A much-discussed 2013 poll conducted by Ipsos and the Centre for Political Studies Sciences (Cevipof) found that 50% of the population believed “the decline of France”, both economic and cultural, to be “inevitable”. Under a third thought that democracy worked well, while 62% considered most politicians to be corrupt. The report described a “fractured France”, divided into tribal groups, alienated from mainstream politics, distrustful of their leaders and resentful of Muslims. The main sentiment driving French society, the report concluded, was fear.

 

Faced with a distrustful and disengaged public, politicians have attempted to reassert the notion of a common French identity. But unable to define clearly the ideas and values that characterise the nation, they have done so primarily by creating hostility against symbols of alien-ness, the most visible of which is Islam.

The irony is that not only is France’s North African population predominantly secular, but even practising Muslims are relatively liberal in their views. According to the Ifop poll, 68% of observant women never wear the hijab. Fewer than a third of practising Muslims would forbid their daughters from marrying a non-Muslim. Eighty-one per cent accept that women should have equal rights in divorce; 44% have no problem with the issue of co-habitation; 38% support the right to abortion; and 31% approve of sex before marriage. Only on homosexuality is there a deeply conservative stance: 77% of practising Muslims disapprove.

Yet, far from including North Africans as full citizens, French policy has tended to ignore the racism and discrimination they have faced and institutionalised their marginalisation. Many in France look upon its citizens of North African origins not as French but as “Arab” or as “Muslim”. But the second generation within North African communities are often as estranged from their parents’ cultures and mores, and from mainstream Islam, as they are from wider French society.

Consider, for instance, the Kouachi brothers,. They were raised in Gennevilliers, a northern suburb of Paris. Cherif Kouachi, who appeared to mastermind the operation, only rarely attended mosque and appeared not to be particularly religious, but was driven by a sense of social estrangement. He was, according to Mohammed Benali, president of the local mosque, of a ‘‘generation that felt excluded, discriminated against and, most of all, humiliated. They spoke and felt French, but were regarded as Arabic; they were culturally confused.”

According to Benali, Kouachi was most affronted by the imam’s insistence on the importance of political engagement. “When the imam told everyone to enrol on the register of electors so they could take part in elections, and play their part in society, he refused. He said he wasn’t a French citizen and wanted nothing to do with the democratic process. He then walked out of the mosque.”

Kouachi’s story is not that different from that of Mohammad Sidique Khan, the leader of the 7/7 bombings in London. They are of a milieu caught not between two cultures, as it is often claimed, but between no cultures. As a consequence, some of them have turned to Islamism and a few have expressed their rage through jihadi-style violence.

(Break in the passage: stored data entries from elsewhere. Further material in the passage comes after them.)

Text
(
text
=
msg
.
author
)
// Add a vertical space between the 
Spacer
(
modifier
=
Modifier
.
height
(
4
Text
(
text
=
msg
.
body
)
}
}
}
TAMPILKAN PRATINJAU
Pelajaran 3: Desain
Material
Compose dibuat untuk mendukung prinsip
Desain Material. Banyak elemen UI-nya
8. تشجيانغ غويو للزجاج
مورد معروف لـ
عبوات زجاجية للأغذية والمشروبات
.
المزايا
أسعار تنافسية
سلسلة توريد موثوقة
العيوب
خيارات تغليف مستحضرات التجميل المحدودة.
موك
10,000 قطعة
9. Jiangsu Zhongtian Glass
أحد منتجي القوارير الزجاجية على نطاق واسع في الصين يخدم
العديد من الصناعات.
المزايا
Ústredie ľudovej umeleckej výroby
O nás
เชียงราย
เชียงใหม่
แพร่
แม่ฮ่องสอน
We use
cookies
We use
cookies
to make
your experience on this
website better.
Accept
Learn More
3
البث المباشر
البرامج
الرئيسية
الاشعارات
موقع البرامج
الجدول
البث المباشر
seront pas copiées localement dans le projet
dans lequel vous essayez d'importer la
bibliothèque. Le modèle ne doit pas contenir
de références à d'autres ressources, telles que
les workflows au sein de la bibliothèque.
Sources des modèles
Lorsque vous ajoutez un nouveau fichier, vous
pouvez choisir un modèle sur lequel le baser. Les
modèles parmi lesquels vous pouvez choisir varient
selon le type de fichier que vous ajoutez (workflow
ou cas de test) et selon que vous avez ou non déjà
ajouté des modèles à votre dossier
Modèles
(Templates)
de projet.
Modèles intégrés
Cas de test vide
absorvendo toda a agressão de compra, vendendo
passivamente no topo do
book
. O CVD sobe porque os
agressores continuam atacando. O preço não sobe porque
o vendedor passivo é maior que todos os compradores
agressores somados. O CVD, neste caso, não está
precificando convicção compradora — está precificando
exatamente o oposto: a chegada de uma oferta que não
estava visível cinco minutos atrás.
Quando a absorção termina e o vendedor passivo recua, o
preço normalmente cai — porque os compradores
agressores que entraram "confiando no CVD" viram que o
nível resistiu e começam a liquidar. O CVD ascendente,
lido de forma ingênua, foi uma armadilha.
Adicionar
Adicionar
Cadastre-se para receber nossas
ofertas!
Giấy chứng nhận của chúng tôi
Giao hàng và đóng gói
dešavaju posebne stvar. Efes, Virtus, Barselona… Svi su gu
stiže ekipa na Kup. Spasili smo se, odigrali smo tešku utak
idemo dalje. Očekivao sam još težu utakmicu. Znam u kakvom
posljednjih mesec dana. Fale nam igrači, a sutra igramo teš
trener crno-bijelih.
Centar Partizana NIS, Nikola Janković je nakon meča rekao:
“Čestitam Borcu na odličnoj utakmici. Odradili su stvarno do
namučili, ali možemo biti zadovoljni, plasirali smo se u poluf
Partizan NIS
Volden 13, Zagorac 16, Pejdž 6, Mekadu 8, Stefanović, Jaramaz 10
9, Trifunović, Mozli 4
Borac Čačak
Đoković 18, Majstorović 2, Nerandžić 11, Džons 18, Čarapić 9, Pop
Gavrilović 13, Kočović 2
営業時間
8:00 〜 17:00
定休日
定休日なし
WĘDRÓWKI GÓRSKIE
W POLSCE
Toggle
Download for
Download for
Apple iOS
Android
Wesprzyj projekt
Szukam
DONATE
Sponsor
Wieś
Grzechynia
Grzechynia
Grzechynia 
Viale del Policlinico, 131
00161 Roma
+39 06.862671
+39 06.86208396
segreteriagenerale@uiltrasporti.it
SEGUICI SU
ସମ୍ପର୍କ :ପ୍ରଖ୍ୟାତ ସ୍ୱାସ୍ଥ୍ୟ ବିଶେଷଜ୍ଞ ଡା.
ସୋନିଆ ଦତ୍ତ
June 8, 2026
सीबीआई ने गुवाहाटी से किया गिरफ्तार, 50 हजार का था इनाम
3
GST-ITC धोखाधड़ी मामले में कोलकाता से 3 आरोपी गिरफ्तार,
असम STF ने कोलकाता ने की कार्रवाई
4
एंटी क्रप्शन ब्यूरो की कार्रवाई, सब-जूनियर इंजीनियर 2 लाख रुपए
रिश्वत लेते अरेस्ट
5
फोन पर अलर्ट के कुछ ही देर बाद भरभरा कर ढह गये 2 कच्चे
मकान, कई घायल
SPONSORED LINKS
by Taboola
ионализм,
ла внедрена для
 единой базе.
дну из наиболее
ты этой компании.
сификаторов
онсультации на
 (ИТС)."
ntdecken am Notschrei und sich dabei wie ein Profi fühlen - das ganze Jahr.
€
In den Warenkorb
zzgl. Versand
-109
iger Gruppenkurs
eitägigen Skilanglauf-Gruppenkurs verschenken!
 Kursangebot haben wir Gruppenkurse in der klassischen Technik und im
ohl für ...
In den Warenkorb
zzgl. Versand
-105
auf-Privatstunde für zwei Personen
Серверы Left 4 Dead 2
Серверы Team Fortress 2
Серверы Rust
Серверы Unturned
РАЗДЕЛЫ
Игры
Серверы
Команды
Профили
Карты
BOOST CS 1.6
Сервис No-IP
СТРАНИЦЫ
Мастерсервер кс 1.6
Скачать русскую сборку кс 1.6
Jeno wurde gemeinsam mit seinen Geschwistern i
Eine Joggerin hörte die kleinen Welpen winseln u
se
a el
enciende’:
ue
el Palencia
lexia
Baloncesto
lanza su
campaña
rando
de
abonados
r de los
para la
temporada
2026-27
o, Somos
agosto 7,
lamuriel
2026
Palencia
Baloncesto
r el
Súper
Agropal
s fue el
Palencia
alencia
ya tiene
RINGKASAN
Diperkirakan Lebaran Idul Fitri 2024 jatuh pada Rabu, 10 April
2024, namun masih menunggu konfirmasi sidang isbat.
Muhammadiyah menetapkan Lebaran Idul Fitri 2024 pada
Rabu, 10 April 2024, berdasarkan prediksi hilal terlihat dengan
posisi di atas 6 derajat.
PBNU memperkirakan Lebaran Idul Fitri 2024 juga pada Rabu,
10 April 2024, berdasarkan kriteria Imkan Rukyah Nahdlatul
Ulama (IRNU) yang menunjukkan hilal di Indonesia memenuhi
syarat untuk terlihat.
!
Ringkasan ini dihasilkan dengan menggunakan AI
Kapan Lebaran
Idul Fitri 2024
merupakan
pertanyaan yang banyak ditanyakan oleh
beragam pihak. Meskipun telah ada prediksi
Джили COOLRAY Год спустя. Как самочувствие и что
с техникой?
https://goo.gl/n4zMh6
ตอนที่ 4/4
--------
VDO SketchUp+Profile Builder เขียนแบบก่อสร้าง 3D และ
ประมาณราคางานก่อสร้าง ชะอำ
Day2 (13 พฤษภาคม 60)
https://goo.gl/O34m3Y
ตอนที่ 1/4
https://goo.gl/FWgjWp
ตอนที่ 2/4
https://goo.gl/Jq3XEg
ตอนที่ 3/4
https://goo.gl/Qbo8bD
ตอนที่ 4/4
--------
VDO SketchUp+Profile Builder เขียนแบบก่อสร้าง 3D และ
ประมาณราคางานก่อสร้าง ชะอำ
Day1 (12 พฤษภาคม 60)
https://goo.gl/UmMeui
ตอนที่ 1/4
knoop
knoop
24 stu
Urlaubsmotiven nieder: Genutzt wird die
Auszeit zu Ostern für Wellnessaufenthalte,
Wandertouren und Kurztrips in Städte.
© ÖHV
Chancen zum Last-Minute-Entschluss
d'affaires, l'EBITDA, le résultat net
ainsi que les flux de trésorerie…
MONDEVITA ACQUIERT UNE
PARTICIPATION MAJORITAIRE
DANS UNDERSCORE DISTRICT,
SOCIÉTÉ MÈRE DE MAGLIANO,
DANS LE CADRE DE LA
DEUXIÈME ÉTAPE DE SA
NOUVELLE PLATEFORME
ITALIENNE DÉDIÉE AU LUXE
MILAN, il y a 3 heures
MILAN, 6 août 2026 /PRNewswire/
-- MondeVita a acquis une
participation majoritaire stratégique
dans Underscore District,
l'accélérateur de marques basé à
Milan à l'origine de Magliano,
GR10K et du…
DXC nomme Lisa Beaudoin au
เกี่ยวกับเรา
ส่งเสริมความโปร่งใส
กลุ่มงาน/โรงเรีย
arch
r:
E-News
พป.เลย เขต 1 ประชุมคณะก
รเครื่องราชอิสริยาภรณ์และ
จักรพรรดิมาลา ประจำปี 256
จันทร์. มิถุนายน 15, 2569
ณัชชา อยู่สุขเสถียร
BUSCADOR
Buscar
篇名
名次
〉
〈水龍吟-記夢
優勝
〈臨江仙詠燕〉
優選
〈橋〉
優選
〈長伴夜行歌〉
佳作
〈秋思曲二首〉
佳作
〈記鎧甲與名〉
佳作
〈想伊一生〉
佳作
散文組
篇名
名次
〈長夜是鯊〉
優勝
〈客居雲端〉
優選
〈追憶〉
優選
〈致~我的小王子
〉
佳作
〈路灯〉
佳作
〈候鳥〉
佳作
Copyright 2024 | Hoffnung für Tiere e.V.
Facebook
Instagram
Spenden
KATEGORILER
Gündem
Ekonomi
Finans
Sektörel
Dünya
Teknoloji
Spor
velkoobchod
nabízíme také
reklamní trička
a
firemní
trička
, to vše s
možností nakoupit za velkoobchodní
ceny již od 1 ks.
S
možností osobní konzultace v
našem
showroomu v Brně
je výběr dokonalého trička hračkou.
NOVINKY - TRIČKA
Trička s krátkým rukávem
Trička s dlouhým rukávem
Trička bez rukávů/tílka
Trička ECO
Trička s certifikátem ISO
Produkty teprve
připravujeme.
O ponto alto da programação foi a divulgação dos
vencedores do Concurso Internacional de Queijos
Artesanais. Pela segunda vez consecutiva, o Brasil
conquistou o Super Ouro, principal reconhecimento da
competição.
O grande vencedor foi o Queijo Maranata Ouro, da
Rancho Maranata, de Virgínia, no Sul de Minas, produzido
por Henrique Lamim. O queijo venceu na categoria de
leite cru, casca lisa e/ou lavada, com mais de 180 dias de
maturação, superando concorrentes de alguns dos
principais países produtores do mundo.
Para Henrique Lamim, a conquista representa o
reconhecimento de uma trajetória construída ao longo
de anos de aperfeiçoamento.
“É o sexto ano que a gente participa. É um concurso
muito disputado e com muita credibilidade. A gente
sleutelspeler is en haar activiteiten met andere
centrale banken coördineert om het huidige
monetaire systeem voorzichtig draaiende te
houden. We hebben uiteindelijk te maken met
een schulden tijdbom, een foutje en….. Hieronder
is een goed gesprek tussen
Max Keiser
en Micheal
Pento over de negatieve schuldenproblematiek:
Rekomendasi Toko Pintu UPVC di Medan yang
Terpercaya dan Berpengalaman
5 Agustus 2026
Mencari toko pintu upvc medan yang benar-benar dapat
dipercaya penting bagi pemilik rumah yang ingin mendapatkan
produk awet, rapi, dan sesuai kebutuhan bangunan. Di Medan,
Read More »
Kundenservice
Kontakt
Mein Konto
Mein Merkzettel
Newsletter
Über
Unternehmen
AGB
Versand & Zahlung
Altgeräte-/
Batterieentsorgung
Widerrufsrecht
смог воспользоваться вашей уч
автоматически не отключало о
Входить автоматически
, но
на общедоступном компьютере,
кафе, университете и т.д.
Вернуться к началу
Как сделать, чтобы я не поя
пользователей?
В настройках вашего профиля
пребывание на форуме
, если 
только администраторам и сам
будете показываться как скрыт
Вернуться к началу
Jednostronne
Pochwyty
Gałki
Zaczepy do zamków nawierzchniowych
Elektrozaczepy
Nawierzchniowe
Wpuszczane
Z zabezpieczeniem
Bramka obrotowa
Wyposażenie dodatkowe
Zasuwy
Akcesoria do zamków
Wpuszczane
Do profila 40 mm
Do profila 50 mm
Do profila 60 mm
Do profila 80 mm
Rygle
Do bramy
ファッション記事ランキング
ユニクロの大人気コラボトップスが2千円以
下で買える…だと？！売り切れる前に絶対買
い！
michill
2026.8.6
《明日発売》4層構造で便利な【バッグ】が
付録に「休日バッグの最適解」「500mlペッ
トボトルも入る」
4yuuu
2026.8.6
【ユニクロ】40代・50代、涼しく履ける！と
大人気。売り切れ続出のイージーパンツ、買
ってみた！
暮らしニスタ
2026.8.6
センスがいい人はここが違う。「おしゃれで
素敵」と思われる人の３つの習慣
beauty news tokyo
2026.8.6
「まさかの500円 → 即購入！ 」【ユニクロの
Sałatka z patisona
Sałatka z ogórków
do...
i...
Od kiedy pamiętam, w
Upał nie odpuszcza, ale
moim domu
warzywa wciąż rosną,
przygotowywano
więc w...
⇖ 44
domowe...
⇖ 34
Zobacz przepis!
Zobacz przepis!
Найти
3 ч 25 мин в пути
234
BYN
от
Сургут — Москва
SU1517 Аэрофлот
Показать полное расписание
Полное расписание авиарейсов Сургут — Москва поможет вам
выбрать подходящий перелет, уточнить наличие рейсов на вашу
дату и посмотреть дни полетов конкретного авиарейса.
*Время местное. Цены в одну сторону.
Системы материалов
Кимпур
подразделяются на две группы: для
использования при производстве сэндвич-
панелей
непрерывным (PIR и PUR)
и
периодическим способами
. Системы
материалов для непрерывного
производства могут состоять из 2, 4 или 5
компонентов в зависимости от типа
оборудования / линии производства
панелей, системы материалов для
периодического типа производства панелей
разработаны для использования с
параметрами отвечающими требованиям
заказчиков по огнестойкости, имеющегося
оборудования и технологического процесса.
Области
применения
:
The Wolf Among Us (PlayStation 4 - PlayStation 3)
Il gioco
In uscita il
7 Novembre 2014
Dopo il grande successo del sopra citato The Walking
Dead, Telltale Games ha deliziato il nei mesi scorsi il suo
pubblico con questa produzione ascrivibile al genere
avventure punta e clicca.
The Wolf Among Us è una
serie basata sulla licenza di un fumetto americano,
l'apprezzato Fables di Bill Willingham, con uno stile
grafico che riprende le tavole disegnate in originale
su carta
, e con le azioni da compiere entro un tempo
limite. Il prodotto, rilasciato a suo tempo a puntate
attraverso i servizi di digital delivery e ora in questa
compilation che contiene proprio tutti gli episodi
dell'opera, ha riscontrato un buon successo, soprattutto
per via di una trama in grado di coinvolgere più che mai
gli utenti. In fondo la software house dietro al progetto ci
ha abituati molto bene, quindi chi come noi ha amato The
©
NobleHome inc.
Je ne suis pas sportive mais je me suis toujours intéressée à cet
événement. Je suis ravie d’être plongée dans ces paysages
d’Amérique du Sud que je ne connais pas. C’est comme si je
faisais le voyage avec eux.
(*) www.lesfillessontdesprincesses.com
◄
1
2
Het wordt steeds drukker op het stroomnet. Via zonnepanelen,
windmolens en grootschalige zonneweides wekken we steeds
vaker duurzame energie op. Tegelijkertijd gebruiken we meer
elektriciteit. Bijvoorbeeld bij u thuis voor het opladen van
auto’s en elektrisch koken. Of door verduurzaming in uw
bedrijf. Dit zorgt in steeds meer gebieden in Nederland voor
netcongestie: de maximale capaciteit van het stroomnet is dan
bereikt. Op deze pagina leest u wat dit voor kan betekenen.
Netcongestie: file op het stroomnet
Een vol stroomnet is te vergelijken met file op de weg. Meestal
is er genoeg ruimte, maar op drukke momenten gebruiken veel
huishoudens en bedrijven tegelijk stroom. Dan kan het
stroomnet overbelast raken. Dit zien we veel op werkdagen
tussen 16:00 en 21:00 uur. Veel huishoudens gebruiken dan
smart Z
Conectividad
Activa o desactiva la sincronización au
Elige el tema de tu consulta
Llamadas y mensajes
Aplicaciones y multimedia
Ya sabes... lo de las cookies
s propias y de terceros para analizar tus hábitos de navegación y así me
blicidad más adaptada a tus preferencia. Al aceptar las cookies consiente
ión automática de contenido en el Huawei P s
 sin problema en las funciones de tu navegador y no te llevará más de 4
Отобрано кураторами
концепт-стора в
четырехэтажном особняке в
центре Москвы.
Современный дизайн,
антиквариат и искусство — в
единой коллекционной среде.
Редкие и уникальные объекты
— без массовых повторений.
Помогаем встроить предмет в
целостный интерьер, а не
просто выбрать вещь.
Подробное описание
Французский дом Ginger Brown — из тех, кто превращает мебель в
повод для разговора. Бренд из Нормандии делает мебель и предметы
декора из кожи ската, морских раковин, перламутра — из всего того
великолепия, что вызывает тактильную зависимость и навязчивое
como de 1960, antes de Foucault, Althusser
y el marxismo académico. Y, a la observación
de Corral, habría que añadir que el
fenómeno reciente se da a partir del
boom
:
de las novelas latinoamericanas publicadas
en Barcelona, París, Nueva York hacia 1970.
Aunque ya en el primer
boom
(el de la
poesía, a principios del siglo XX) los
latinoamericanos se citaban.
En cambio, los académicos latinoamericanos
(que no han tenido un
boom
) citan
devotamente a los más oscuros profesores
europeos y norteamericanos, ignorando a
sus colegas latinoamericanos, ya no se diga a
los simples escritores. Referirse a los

There are aspects of both the multiculturalist and assimilationist approaches that are valuable. The multicultural acceptance of diversity and the assimilationist resolve to treat everyone as citizens, not as bearers of specific racial or cultural histories, are both welcome. And there are aspects of both that are damaging – the multiculturalist tendency to place minorities into ethnic and cultural boxes, the assimilationist attempt to create a common identity by institutionalising the differences of groups deemed not to belong.

An ideal policy would marry the beneficial aspects of the two approaches – celebrating diversity while treating everyone as citizens, rather than as simply belonging to particular communities. In practice, though, Britain and France have both institutionalised the more damaging features – Britain placing minorities into ethnic and cultural boxes, France attempting to create a common identity by treating those of North African origin as the Other. The consequence has been that in both Britain and France societies have become more fractured and tribal. And in both nations a space has been opened up for Islamism to grow.